Genau deshalb wird es bei den Klima­pro­te­sten nicht bei dieser hybriden Mili­tanz bleiben: Während Aktivist*innen durch die brutalen und lebens­ge­fähr­li­chen repres­siven Mass­nahmen der Polizei zwar schnell geräumt werden können, gilt das nicht für Sabo­tagen und Konstruk­tionen. Ein sabo­tiertes Kohle­för­der­band beispiels­weise wird nicht auf einmal wieder in den Regel­be­trieb über­gehen können, nur weil ein paar Aktivist*innen nicht mehr darauf sitzen. Auch ein mit Zucker gefüllter Tank wird durch Poli­zei­ge­walt nicht magi­scher­weise wieder funk­tio­nieren. In solchen Aktionen könnte also die Zukunft der Klima­pro­teste liegen.

Solange junge Menschen im Ange­sicht eines bren­nenden Planeten, einer ausbeu­te­ri­schen Wirt­schaft und eines frei­dre­henden Poli­zei­ap­pa­rats aufwachsen, wird es mili­tante Aktionen im Namen der sozialen Revolte geben.

Um diese Entwick­lung der Radi­ka­li­sie­rung der Klima­be­we­gung durch Poli­zei­willkür und Gewalt­er­fah­rungen zu beob­achten, reicht ein Blick nach Frank­reich, wo Sabo­tagen und mili­tante Massen­ak­tionen den Druck auf die Herr­schenden massiv erhöht haben.

Ein gutes Beispiel waren die Aktionen gegen das Wasser­re­ser­voir in Sainte-Soline, welches das sowieso schon knappe Wasser spei­chern soll, um als zuver­läs­sige Wasser­quelle für Agrar­gross­be­triebe zu dienen. Bei den Prote­sten rund um das Reser­voir konnten sich Klimaaktivist*innen Zugang zur Baustelle verschaffen und diese sabo­tieren, was den Bau wenig­stens für kurze Zeit hinaus­zö­gern konnte.

Gut möglich also, dass es auch im deutsch­spra­chigen Raum an der Zeit ist, vermehrt auf diese Akti­ons­formen zurückzugreifen.

Gefahren und Strategien

Doch die gestei­gerte Mili­tanz sollte nicht zum reinen Selbst­zweck verkommen. Denn damit riskiert die ausser­par­la­men­ta­ri­sche Linke, sowohl bürger­liche Bündnispartner*innen als auch die mediale Deutungs­ho­heit zu verlieren.

Zuletzt konnte man dies bei den Prote­sten gegen die G20 in Hamburg im Jahr 2017 beob­achten: Durch eine fehlende akti­ons­über­grei­fende Stra­tegie sowie einen fehlenden Akti­ons­kon­sens der verschie­denen Grup­pie­rungen wurde verun­mög­licht, dass man das Gipfel­treffen hätte verhin­dern können. Der zivile Unge­horsam einiger Gruppe wurde dabei durch nicht ziel­ge­rich­tete mili­tante Aktionen anderer untergraben. 

Die Folge? Viel Unver­ständnis in der Bevöl­ke­rung.

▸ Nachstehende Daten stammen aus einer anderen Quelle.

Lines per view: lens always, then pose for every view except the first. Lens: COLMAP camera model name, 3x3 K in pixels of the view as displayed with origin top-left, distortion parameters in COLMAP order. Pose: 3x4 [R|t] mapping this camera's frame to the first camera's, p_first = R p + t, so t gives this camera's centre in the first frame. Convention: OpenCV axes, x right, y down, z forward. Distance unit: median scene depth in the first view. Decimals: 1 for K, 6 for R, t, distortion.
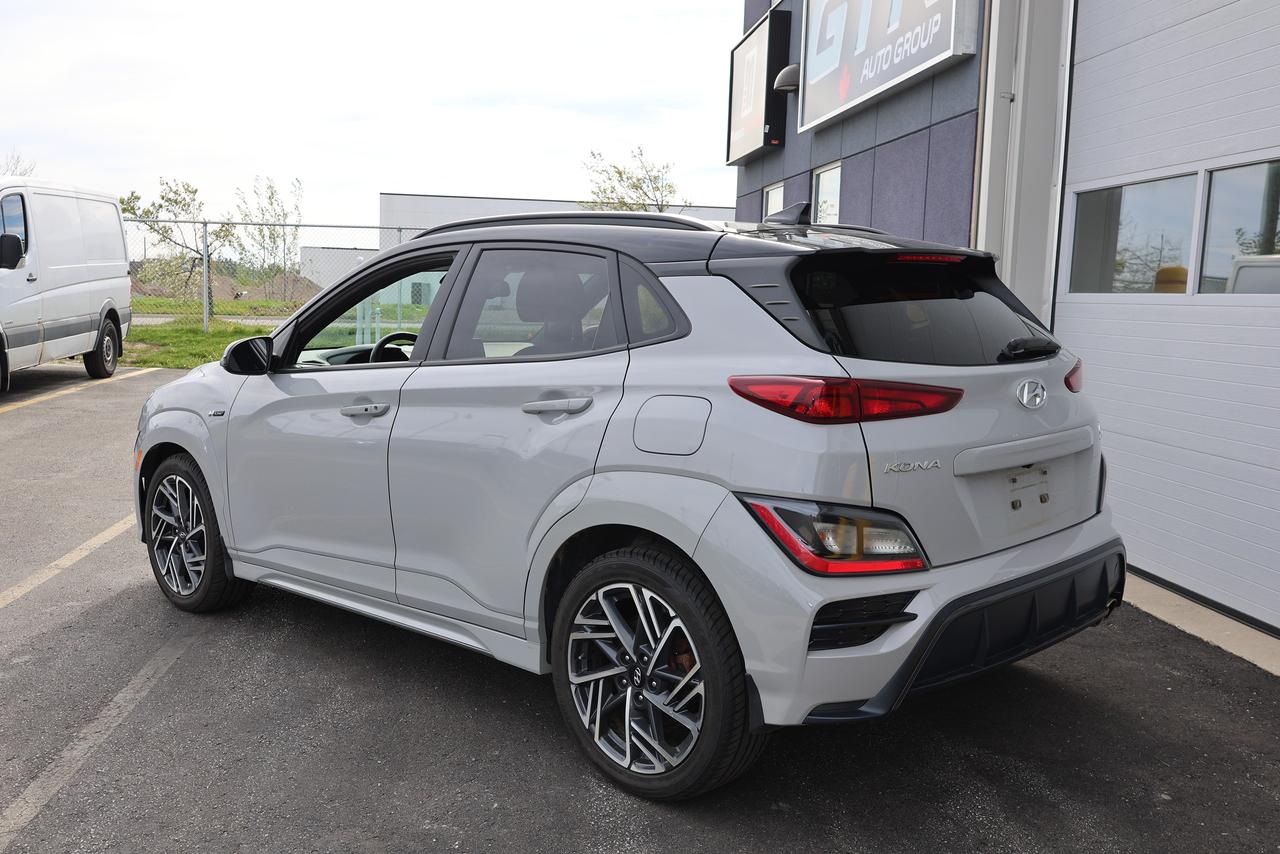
lens RADIAL K [[1171.2, 0, 628.2], [0, 1171.2, 436.9], [0, 0, 1]] dist [-0.003731, 0.000000]
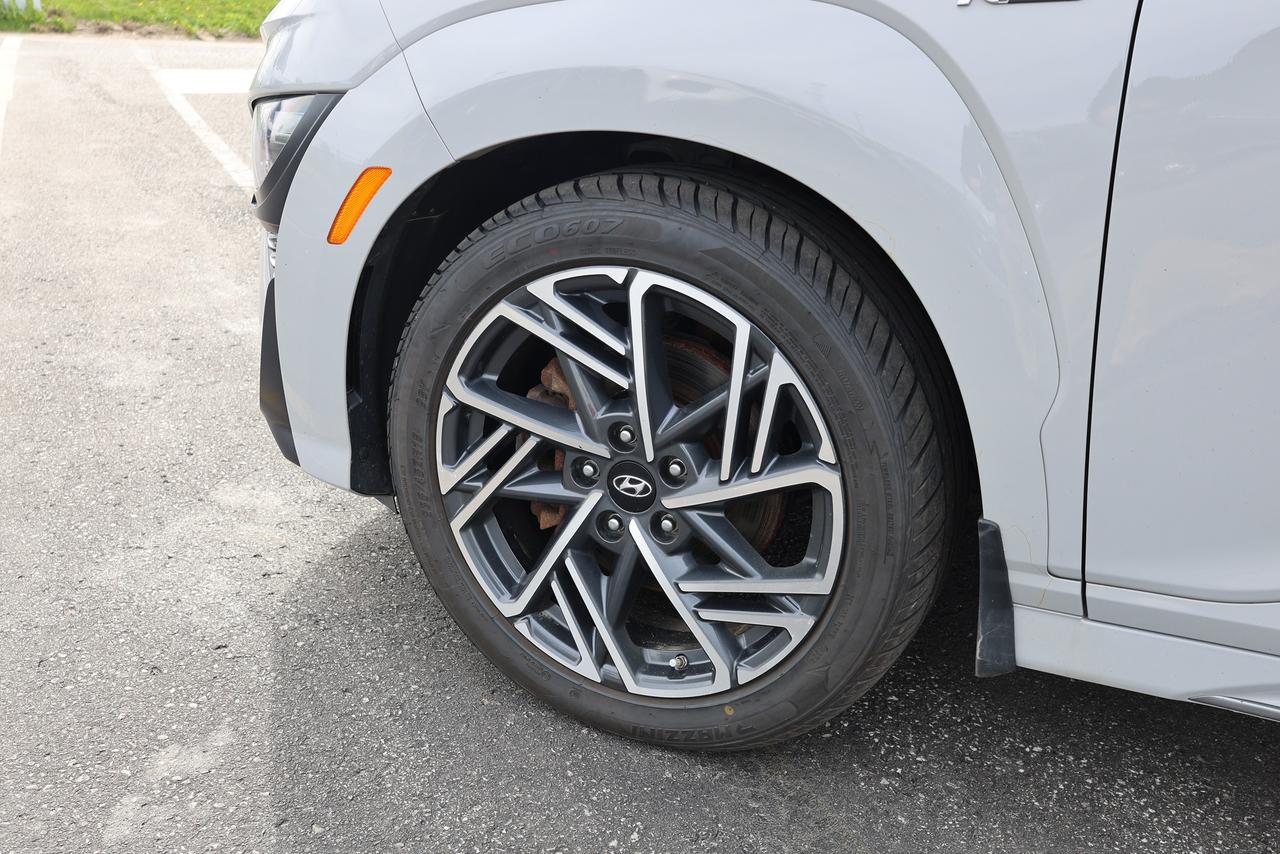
lens RADIAL K [[1269.2, 0, 638.8], [0, 1269.2, 428.5], [0, 0, 1]] dist [-0.002379, 0.000000]
pose [[0.954286, -0.085305, 0.286464, -0.693252], [0.014197, 0.970263, 0.241635, 0.001799], [-0.298558, -0.226521, 0.927120, 1.105235]]
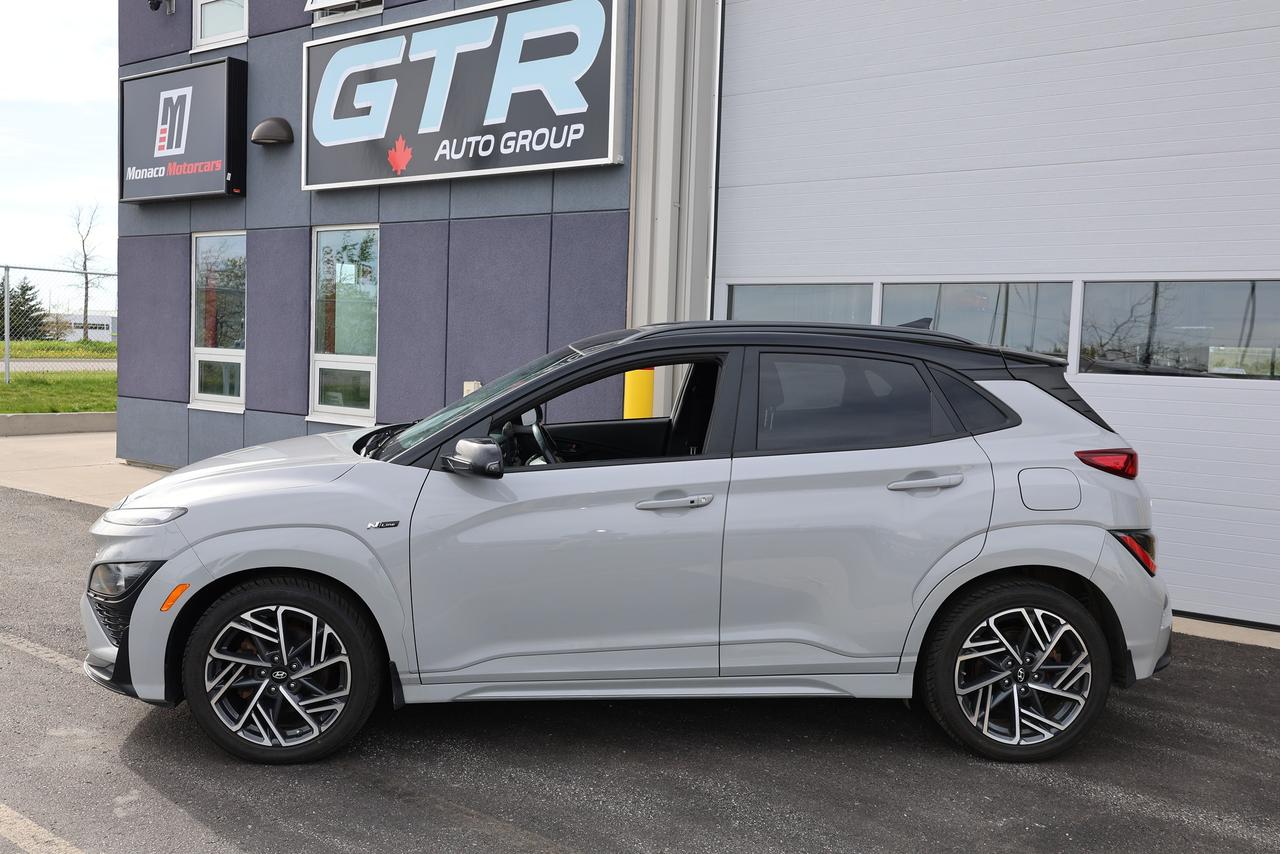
lens RADIAL K [[1118.4, 0, 643.0], [0, 1118.4, 434.1], [0, 0, 1]] dist [0.007194, -0.009756]
pose [[0.687373, -0.060213, 0.723804, -1.158431], [0.073886, 0.997185, 0.012789, -0.118489], [-0.722536, 0.044688, 0.689887, 0.382316]]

Denn es ist enorm schwierig, Arbeiter*innen zu erklären, dass man auf ihrer Seite steht, während ihr Zuhause gerade zum Schau­platz der totalen Verwü­stung wird.

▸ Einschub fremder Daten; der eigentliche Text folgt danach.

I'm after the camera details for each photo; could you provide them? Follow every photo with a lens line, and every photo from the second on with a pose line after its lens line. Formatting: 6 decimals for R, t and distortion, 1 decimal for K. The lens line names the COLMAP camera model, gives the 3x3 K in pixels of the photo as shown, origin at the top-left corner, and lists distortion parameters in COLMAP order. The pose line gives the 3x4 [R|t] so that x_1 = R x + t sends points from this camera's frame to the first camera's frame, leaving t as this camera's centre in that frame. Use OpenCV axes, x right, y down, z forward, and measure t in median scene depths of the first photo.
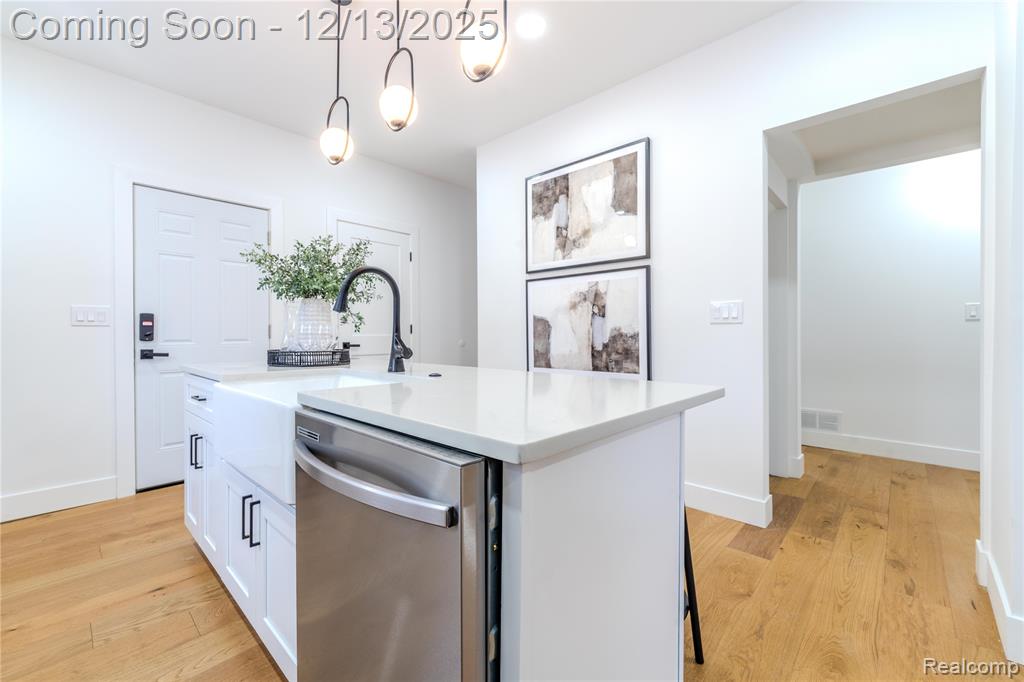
lens RADIAL K [[426.7, 0, 513.7], [0, 426.7, 338.7], [0, 0, 1]] dist [0.007020, -0.000218]
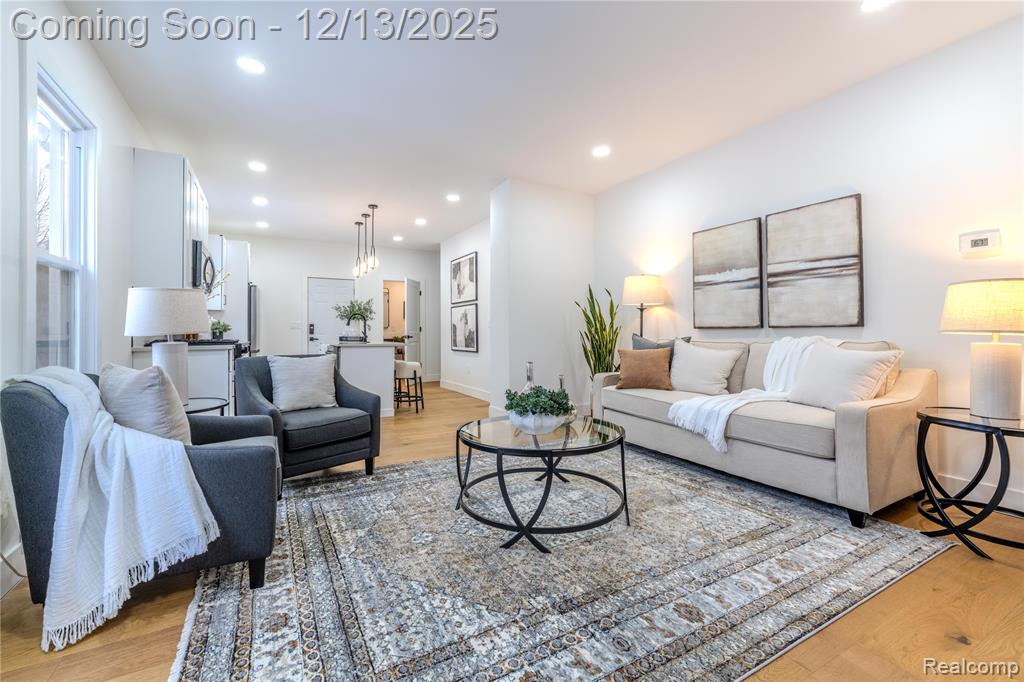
lens RADIAL K [[426.7, 0, 511.0], [0, 426.7, 333.8], [0, 0, 1]] dist [0.007020, -0.000218]
pose [[0.950013, 0.000971, -0.312209, 1.213889], [-0.001374, 0.999998, -0.001071, 0.003807], [0.312208, 0.001447, 0.950013, -1.203413]]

Und wie kann man Mili­tanz anwenden und gleich­zeitig für eine breite Öffent­lich­keit nach­voll­ziehbar bleiben?

Es ist für die Mili­tanz­de­batte aber auch nicht zwangs­läufig entschei­dend, ob man mili­tante Akti­ons­formen im eigenen mora­li­schen Kompass vertreten kann. Wichtig ist viel mehr, sich zu fragen, wie man sie orga­ni­siert und vor allem, in welchen Kontext sie gesetzt werden.

Solange junge Menschen im Ange­sicht eines bren­nenden Planeten, einer ausbeu­te­ri­schen Wirt­schaft und eines frei­dre­henden Poli­zei­ap­pa­rats aufwachsen, wird es mili­tante Aktionen im Namen der sozialen Revolte geben. Die Frage ist nur: Wie werden sie durch­ge­führt und mit anderen Aktionen zusam­men­ge­dacht? Wie finan­ziert? Und wie kann man Mili­tanz anwenden und gleich­zeitig für eine breite Öffent­lich­keit nach­voll­ziehbar bleiben?

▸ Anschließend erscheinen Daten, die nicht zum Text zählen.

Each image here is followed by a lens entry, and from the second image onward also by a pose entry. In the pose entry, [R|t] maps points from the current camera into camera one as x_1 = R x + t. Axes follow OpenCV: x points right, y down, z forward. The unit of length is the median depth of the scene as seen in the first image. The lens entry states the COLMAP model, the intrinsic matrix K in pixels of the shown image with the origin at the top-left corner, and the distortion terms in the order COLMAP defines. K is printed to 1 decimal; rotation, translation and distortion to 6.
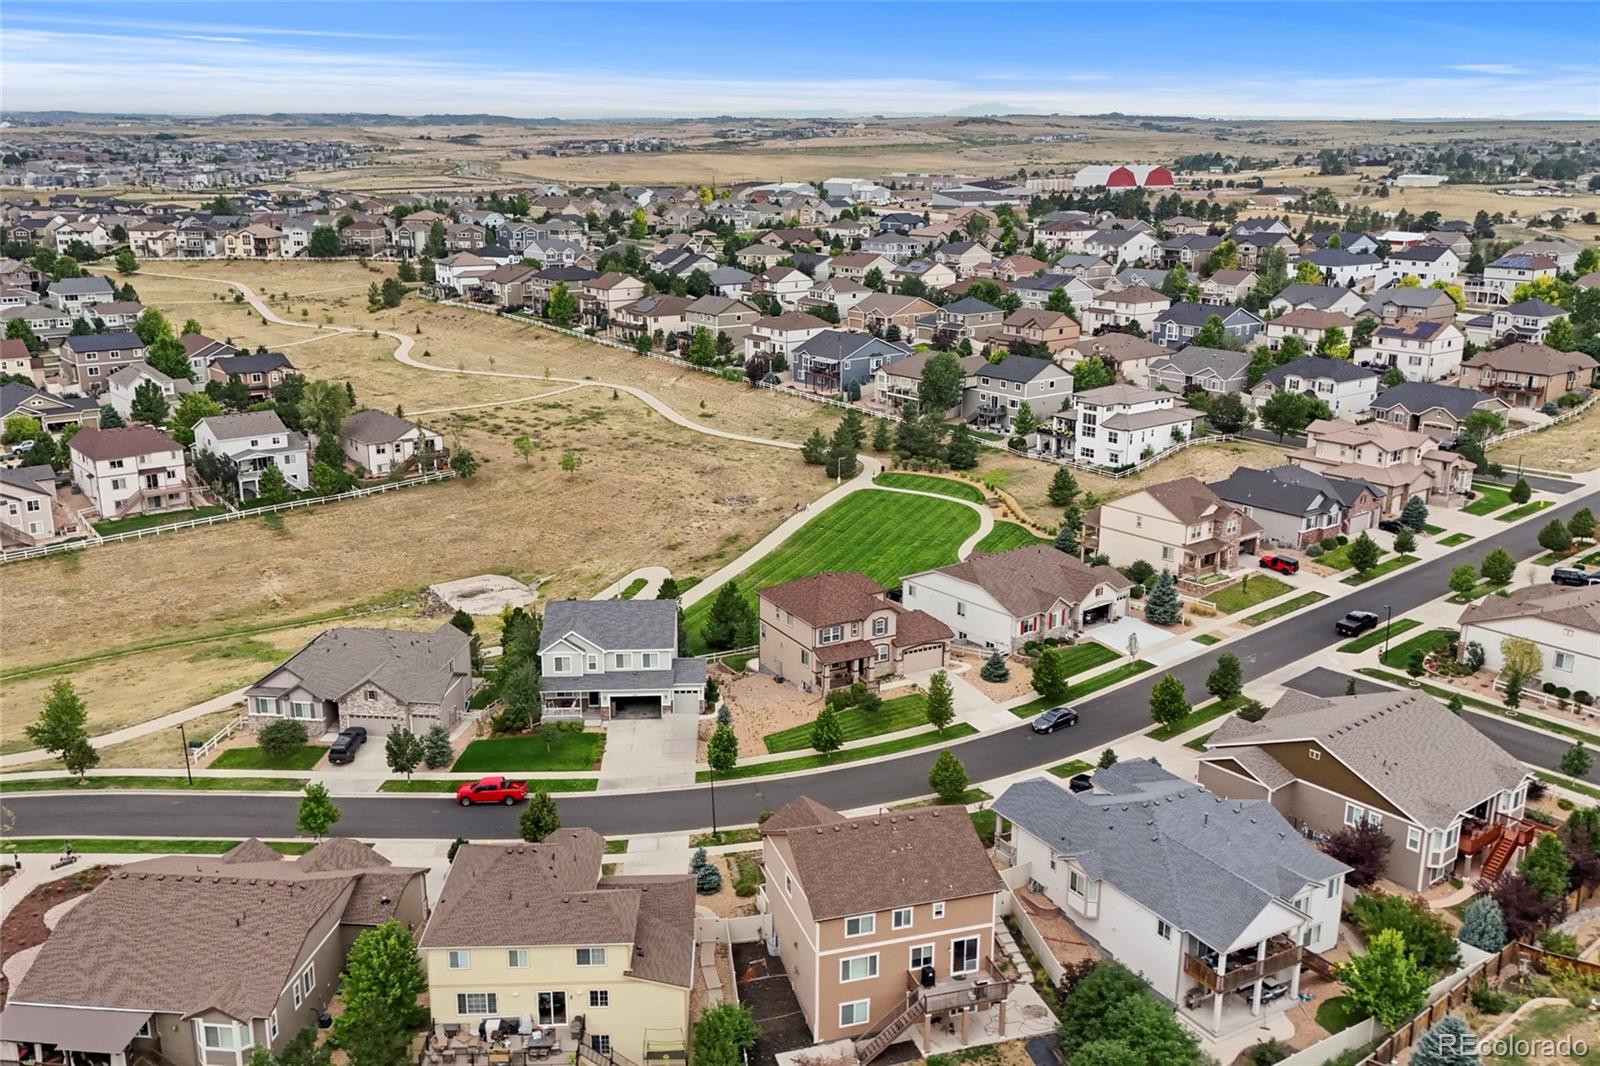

Die neue Mili­tanz­de­batte rund um die Klima­pro­teste muss sich also die Frage stellen, wie die radi­kale Linke mili­tante Aspekte und Taktiken in die eigene wider­stän­dige Stra­tegie einbinden kann – und nicht, ob sie es über­haupt will. Denn diese Entschei­dung hat die Repres­sion von Polizei und Staat schon längst für uns getroffen.